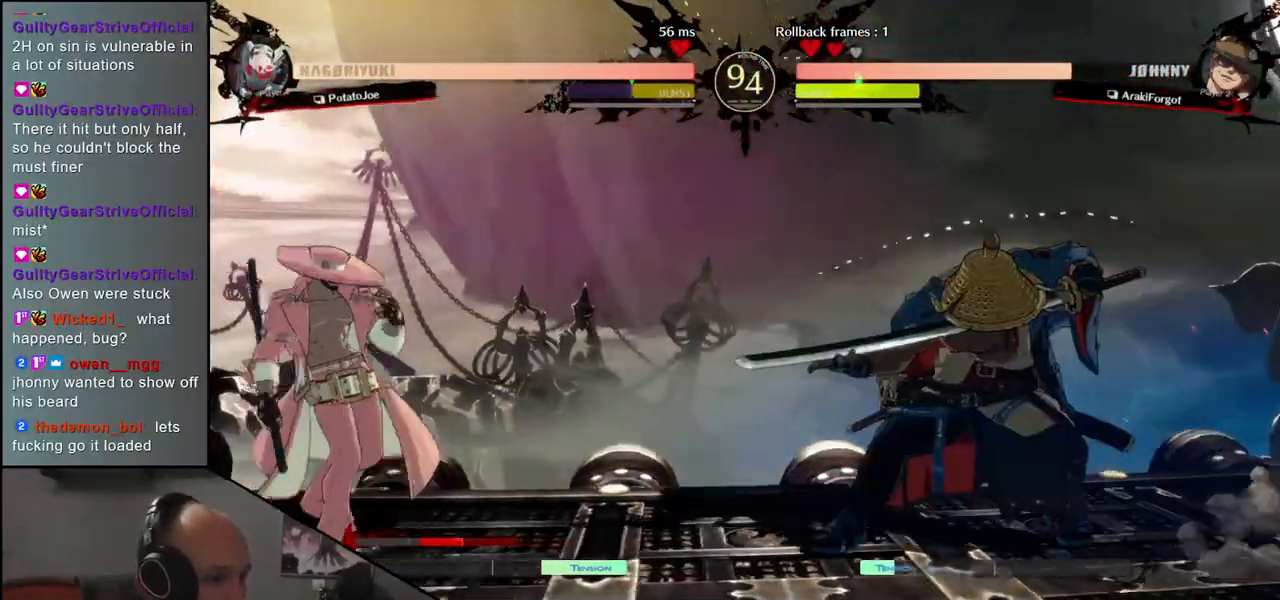
{"buttons": [], "left_stick": "right", "events": [[33, "R1", "down"], [100, "R1", "up"], [233, "R1", "down"], [317, "R1", "up"], [433, "left_stick", "right"]]}
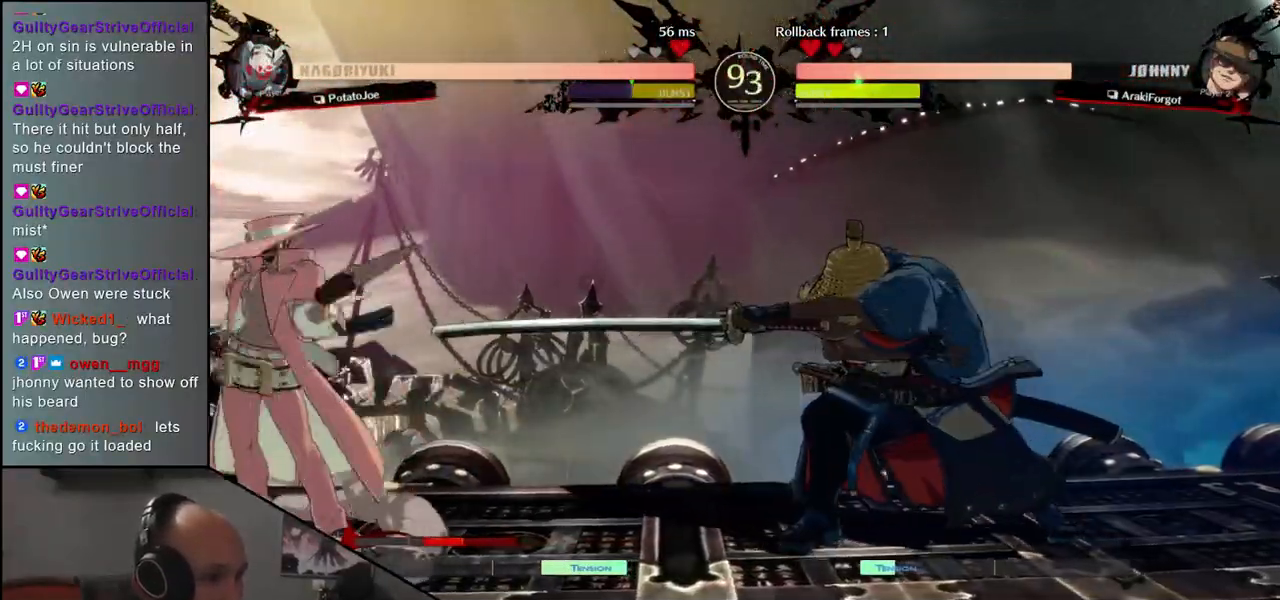
{"buttons": [], "left_stick": "right", "events": []}
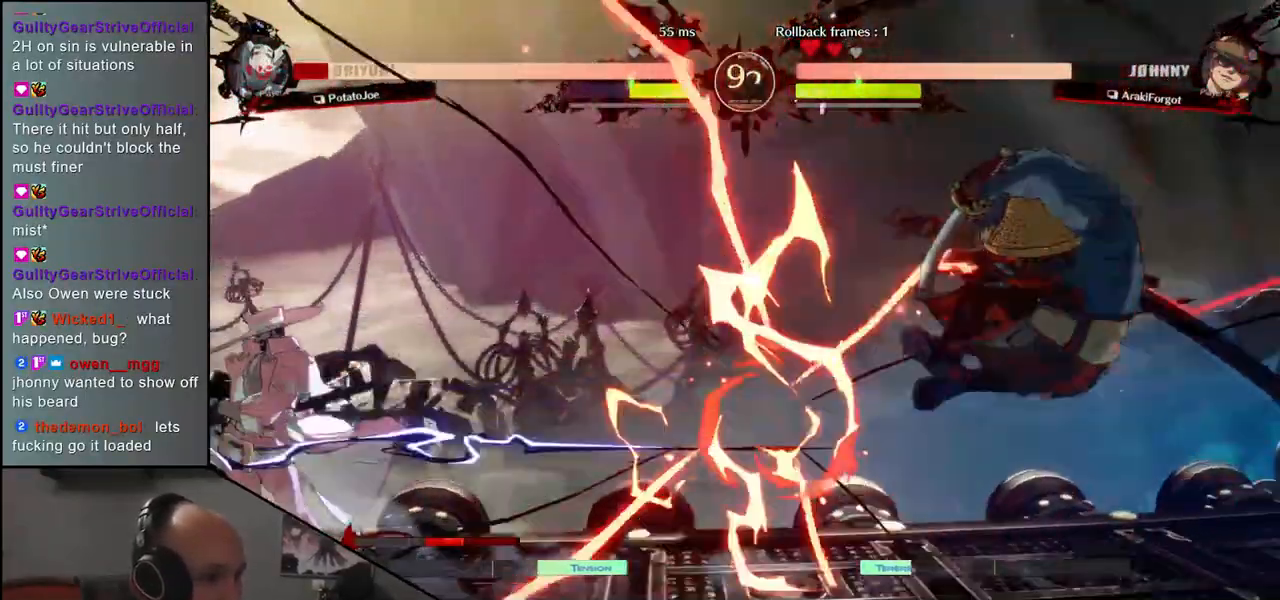
{"buttons": [], "left_stick": "right", "events": []}
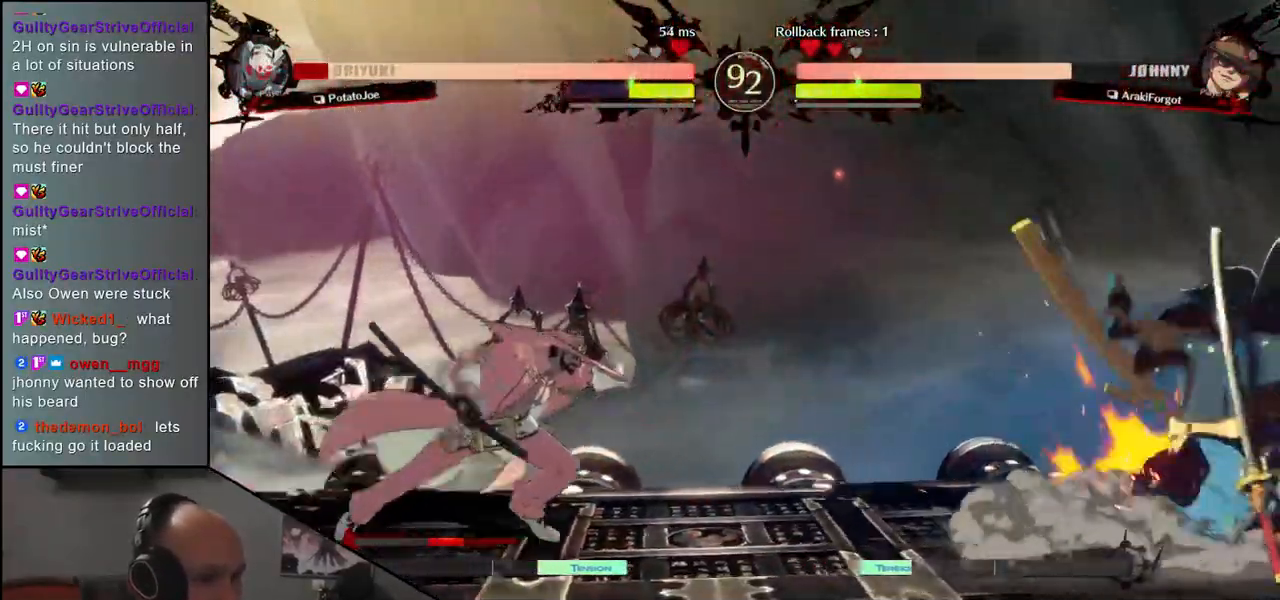
{"buttons": [], "left_stick": "right", "events": []}
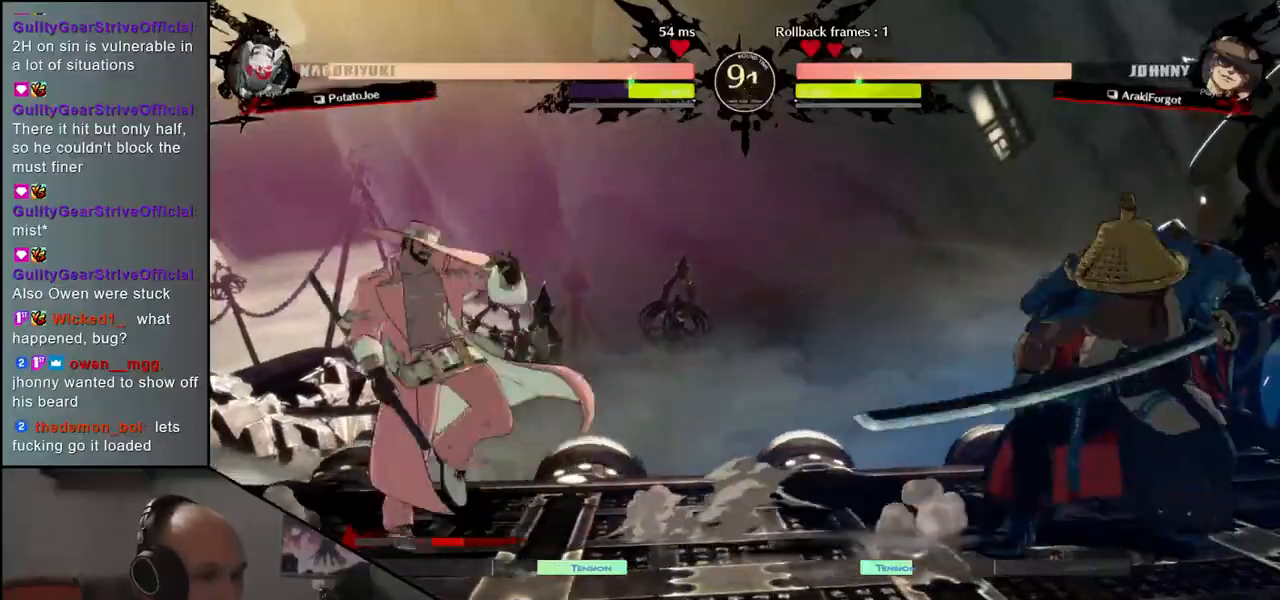
{"buttons": [], "left_stick": "down-right", "events": [[117, "left_stick", "down-right"]]}
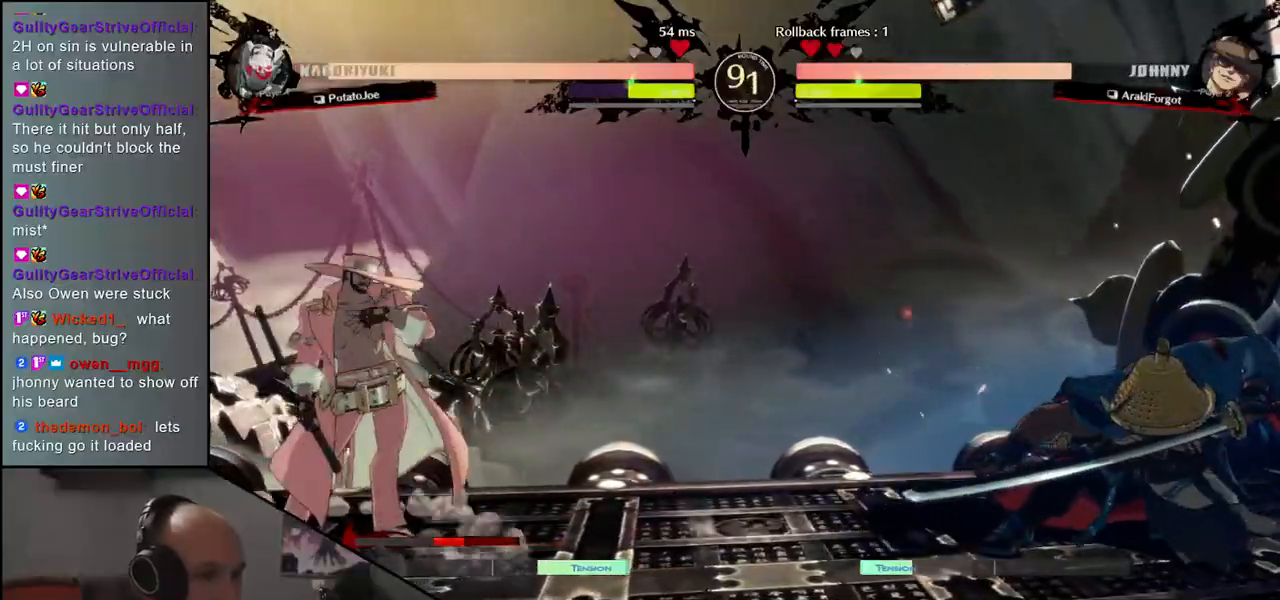
{"buttons": [], "left_stick": "center", "events": [[117, "left_stick", "down-left"], [200, "left_stick", "up"], [333, "left_stick", "down"], [433, "left_stick", "center"]]}
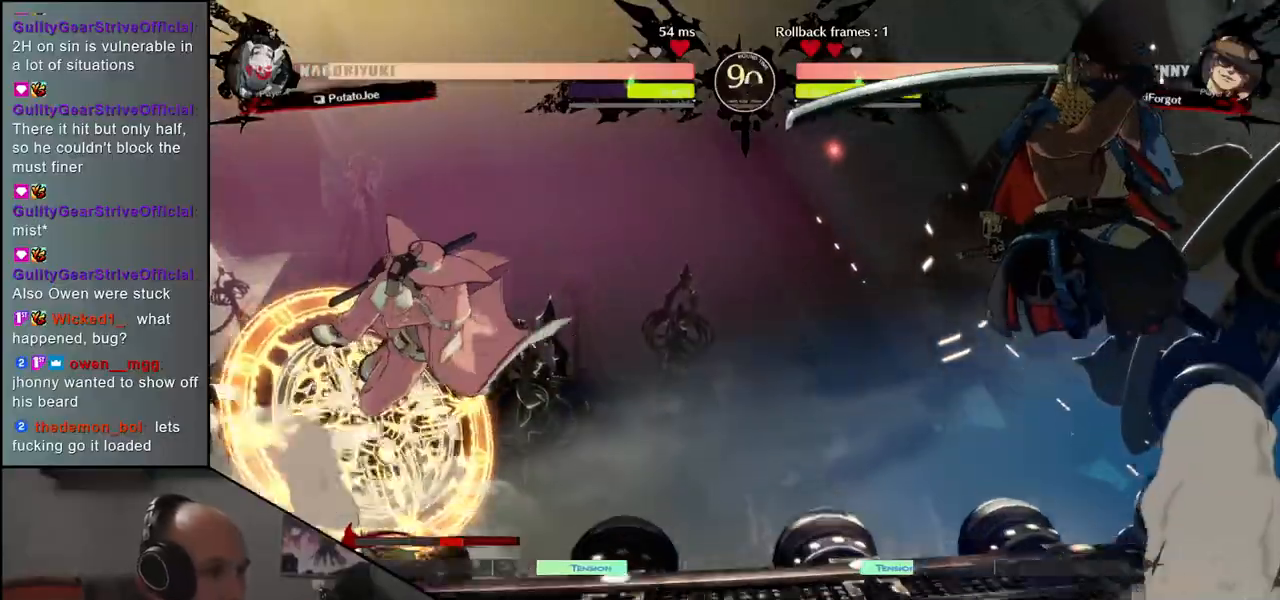
{"buttons": [], "left_stick": "center", "events": [[150, "R1", "down"], [150, "left_stick", "right"], [233, "R1", "up"], [500, "left_stick", "center"]]}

════════════════

ACTIVITY - Exactly retype each record above, dropping images.

EXPECTED ANSWER -
{"buttons": [], "left_stick": "right", "events": [[33, "R1", "down"], [100, "R1", "up"], [233, "R1", "down"], [317, "R1", "up"], [433, "left_stick", "right"]]}
{"buttons": [], "left_stick": "right", "events": []}
{"buttons": [], "left_stick": "right", "events": []}
{"buttons": [], "left_stick": "right", "events": []}
{"buttons": [], "left_stick": "down-right", "events": [[117, "left_stick", "down-right"]]}
{"buttons": [], "left_stick": "center", "events": [[117, "left_stick", "down-left"], [200, "left_stick", "up"], [333, "left_stick", "down"], [433, "left_stick", "center"]]}
{"buttons": [], "left_stick": "center", "events": [[150, "R1", "down"], [150, "left_stick", "right"], [233, "R1", "up"], [500, "left_stick", "center"]]}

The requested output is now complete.